===== EXCERPT PROVIDED =====

Our unnamed narrator (I shall call her Elsie, just because I can) has returned from boarding school for the summer and is excited about getting together with her closest friend, Harriet. The girls have been in trouble in the past, and this is the reason Elsie's parents sent her away to school. It's quickly apparent they intend to get into just as much trouble in the future – constantly seeking new experiences they can record in their diary, each experience must top the one before. They are at that age, thirteen or fourteen, when their fantasies run to men and sex. And with Harriet's encouragement, Elsie has developed a fascination with an unhappily married middle-aged man whom they call 'the Tsar'. She sets out to tempt him and he is open to being tempted, but we know from the beginning that things aren't going to end well...

This is an intriguing look at the secret lives of adolescent girls, set in the '50s, at a time when many parents still demanded obedience rather than offering guidance. Both sets of parents care about their daughters in their own ways but clearly have no idea how to handle them, so that Harriet and Elsie are left to navigate their own way through their burgeoning sexuality. The thing that makes the book so disturbing is that their thoughts and behaviour will be recognisable to any woman, since we all went through that difficult stage when our physical selves were maturing far more rapidly than our emotional selves. It's also a reminder of how female friendships at that age can become obsessively close, to a point where they can take precedence over all other relationships, even family, and can develop their own secret codes of communication and behaviour. In the end, Harriet and Elsie go much further along the path of acting out their fantasies than most of us did (I hope!), but their first steps feel like ones any one of us might have taken, perhaps with similar consequences.
Please God (I could feel the Tsar's hand on my shoulder) please God, send Harriet. Then I turned to face the tiger. So dingy he was with his sallow skin and thin hair brushed carefully back. For all his elegance, and graceful walk, the delicate way he moved his head, indefinably he lacked youth. Later I was to remember the stillness in the woods, the evening in an avenue of light between the tree trunks, and the Tsar with his hand on my shoulder. I did not know I loved him then, because as Harriet wrote later in the diary, we had a long way to go before we reached the point of love.

The book was famously inspired by the case in New Zealand where two teenage girls murdered the mother of one of them, but the story isn't a slavish copy of that, so knowing the original case is not a spoiler for the book. It was also apparently Bainbridge's first novel, though it was rejected at the time, and was only published much later once she had become an established name.

I haven't read any of her later books, so can't compare the quality of the writing, but I felt this one was a little patchy. Some of the writing is wonderful, but for such a short novel I still found the pacing rather slow, finding myself wishing it would hurry up and get to where it was going. Perhaps this was because I had more or less gathered the major points of the plot from the many, many reviews I've read of it, or perhaps it was because the end was so blatantly foreshadowed at the beginning – I'm not sure.

===== THE DATA =====

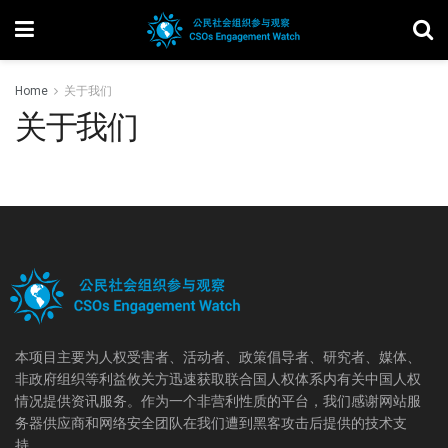
Home
关于我们
关于我们
本项目主要为人权受害者、活动者、政策倡导者、研究者、媒体、
非政府组织等利益攸关方迅速获取联合国人权体系内有关中国人权
情况提供资讯服务。作为一个非营利性质的平台，我们感谢网站服
务器供应商和网络安全团队在我们遭到黑客攻击后提供的技术支
持。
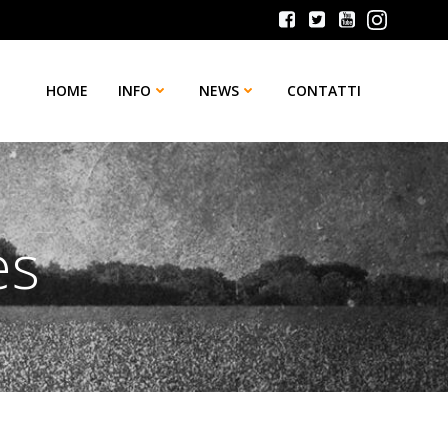
HOME
INFO
NEWS
CONTATTI
es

=====

▸ **REQUEST**
In the book review, what do the girls call the unhappily married middle-aged man? Please answer in a few words. The listing comes from a separate source, not from the book review.

▸ **WRITTEN RESPONSE**
They call him "the Tsar."